The comparability of the company’s second-quarter results is impacted by marketing fund variability.  The company’s reported results and comparable-basis results (adjusted to neutralize these impacts) are presented to enhance transparency and provide a better understanding of the results of the company’s ongoing operations.

  • Fee-related and other revenues grew 8 percent to $397 million compared to $366 million in the second quarter of 2024, which reflects a 19 percent increase in ancillary revenues, higher royalties and franchise fees, as well as higher pass-through revenues due to the company’s global franchisee conference in May.
  • The company generated net income of $87 million, a 1 percent increase compared to the second quarter of 2024, as higher adjusted EBITDA and lower transaction-related expenses were partially offset by the absence of a benefit in connection with the reversal of a spin-off related matter, higher restructuring costs, and increased interest expense. Adjusted net income grew 13 percent to $103 million compared to $91 million in the second quarter of 2024.
  • Adjusted EBITDA grew 10 percent to $195 million compared to $178 million in the second quarter of 2024. This increase included an $8 million favorable impact from marketing fund variability, excluding which adjusted EBITDA grew 5 percent on a comparable basis, primarily reflecting increased ancillary revenues, as well as higher royalties and franchise fees, partially offset by higher operating expenses primarily related to growth in the company’s credit card program and the absence of a benefit from insurance recoveries.
  • Diluted earnings per share increased 6 percent to $13 compared to $1.07 in the second quarter of 2024. This increase primarily reflects the benefit of a lower share count due to share repurchase activity.
  • Adjusted diluted EPS grew 18 percent to $1.33 compared to $1.13 in the second quarter of 2024. This increase included a favorable impact of $0.07 per share related to marketing fund variability (after estimated taxes). On a comparable basis, adjusted diluted EPS increased approximately 11 percent year-over-year, reflecting comparable adjusted EBITDA growth, the benefit of share repurchase activity, and lower depreciation and amortization, partially offset by higher interest expense.
  • During the second quarter of 2025, the company’s marketing fund revenues exceeded expenses by $3 million; while in the second quarter of 2024, the company’s marketing fund expenses exceeded revenues by $5 million, resulting in $8 million of marketing fund variability.
Balance Sheet and Liquidity

The company generated $70 million of net cash provided by operating activities and $88 million of adjusted free cash flow in the second quarter of 2025.  The company ended the quarter with a cash balance of $50 million and approximately $580 million in total liquidity.

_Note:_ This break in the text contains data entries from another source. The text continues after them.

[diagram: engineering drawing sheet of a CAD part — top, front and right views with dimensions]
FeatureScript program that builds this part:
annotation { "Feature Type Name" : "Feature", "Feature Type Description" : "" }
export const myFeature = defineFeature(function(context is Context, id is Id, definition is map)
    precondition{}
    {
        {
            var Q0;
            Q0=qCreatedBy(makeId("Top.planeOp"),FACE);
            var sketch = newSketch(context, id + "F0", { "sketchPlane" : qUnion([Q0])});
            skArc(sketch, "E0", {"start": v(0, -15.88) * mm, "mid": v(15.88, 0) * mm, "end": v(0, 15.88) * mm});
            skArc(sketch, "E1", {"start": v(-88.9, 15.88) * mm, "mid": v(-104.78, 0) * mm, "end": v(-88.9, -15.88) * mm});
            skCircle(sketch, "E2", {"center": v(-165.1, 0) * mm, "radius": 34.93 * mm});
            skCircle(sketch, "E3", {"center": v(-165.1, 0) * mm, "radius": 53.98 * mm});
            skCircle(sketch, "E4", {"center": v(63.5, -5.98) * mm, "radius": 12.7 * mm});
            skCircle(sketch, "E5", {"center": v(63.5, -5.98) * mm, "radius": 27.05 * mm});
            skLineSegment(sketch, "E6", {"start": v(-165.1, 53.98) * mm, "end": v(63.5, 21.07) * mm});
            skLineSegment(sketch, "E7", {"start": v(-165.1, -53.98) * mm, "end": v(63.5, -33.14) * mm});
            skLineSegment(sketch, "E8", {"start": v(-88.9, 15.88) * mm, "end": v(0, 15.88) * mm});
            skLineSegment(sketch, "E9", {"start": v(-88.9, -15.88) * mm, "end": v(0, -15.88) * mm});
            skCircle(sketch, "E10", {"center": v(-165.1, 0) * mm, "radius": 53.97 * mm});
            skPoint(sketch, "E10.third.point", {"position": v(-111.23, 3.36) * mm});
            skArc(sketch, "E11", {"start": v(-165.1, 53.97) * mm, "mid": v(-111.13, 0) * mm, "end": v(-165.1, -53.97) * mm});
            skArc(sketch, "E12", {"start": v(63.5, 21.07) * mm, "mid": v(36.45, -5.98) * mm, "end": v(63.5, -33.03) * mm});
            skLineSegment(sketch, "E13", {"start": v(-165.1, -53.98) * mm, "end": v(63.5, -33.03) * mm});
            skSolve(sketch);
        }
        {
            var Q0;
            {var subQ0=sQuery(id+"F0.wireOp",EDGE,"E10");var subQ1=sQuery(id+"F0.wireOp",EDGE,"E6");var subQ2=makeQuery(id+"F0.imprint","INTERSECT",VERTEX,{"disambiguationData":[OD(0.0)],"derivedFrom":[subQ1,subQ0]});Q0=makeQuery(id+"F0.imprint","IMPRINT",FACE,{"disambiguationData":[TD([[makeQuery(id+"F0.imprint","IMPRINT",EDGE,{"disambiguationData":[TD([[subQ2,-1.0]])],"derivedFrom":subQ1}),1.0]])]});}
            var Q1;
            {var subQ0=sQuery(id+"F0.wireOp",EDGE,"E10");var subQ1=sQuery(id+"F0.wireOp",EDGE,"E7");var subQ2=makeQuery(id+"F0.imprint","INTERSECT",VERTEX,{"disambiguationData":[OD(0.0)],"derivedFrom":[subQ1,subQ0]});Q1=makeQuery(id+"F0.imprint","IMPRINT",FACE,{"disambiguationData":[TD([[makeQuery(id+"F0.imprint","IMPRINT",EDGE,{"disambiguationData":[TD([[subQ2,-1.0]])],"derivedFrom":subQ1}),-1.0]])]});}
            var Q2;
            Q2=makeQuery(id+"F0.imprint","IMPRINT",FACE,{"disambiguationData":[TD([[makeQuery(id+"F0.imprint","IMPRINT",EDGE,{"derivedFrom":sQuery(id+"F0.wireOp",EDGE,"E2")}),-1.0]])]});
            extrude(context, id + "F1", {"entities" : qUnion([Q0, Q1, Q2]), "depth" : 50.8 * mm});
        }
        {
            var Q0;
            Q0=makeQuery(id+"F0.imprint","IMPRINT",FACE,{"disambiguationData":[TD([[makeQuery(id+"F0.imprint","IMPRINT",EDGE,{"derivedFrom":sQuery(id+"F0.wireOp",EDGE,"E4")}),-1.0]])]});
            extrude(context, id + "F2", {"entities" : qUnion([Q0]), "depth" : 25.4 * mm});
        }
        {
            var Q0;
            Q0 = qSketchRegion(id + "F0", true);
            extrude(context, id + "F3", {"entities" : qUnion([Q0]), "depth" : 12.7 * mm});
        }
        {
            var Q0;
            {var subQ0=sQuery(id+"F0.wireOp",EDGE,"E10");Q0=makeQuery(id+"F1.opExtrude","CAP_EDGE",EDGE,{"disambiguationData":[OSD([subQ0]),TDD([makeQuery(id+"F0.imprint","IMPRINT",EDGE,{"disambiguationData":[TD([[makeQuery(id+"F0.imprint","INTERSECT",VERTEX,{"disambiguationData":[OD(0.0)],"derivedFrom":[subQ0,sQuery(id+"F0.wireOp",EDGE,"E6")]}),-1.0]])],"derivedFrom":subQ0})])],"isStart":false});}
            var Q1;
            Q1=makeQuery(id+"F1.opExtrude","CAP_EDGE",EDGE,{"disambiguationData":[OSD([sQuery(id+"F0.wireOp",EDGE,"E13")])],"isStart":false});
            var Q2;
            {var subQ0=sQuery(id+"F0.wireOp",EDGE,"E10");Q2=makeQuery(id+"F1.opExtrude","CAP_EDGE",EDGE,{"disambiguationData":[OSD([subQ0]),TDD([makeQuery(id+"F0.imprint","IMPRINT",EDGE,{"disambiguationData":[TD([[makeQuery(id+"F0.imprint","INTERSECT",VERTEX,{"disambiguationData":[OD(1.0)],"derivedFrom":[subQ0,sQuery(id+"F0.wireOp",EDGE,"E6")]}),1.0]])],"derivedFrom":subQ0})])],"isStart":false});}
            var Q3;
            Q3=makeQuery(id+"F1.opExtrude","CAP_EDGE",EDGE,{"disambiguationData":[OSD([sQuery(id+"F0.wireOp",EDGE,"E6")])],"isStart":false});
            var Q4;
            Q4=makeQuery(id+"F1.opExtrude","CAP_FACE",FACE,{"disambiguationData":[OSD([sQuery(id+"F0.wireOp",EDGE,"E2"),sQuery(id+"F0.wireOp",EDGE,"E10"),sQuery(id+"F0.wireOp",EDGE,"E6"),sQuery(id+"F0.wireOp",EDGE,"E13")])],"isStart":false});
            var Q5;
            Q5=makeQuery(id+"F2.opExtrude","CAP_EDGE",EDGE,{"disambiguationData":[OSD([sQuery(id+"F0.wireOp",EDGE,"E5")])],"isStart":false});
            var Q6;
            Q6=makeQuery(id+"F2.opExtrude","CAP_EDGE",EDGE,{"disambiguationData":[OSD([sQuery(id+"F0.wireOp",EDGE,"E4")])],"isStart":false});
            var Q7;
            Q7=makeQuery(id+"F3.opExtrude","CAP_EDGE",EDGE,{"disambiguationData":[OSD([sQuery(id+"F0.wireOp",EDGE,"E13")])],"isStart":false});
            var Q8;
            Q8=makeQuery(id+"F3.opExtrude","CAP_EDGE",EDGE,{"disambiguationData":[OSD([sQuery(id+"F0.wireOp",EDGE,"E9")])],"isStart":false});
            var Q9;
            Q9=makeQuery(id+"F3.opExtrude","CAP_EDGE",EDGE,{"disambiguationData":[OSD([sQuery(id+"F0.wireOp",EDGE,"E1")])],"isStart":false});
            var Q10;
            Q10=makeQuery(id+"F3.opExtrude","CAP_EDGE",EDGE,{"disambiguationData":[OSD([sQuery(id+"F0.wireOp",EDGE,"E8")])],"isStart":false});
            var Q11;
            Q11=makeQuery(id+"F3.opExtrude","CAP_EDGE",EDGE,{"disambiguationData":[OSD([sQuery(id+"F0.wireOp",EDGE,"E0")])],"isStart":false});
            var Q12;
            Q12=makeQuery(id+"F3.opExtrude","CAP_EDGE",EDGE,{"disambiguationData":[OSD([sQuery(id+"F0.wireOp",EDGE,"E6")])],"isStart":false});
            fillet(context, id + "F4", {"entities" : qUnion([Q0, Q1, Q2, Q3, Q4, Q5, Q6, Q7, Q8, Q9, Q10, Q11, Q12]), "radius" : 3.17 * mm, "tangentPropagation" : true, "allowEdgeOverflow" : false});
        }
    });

The company’s net debt leverage ratio was 3.5 times as of June 30, 2025, the midpoint of the company’s 3 to 4 times stated target range, and in line with expectations.

Share Repurchases and Dividends

During the second quarter, the company repurchased approximately 923,000 shares of its common stock for $77 million.

The company paid common stock dividends of $32 million, or $0.41 per share, during the second quarter of 2025.

Full-Year 2025 Outlook

The company is increasing its adjusted diluted EPS outlook to reflect the impact of second-quarter share repurchase activity and increasing the low-end of its year-over-year rooms growth outlook by 40 basis points to reflect the removal of the dilutive impact from its Super 8 master licensee in China.

The company continues to expect marketing fund revenues to approximate expenses during full-year 2025, though seasonality of spend will affect the quarterly comparisons throughout the year.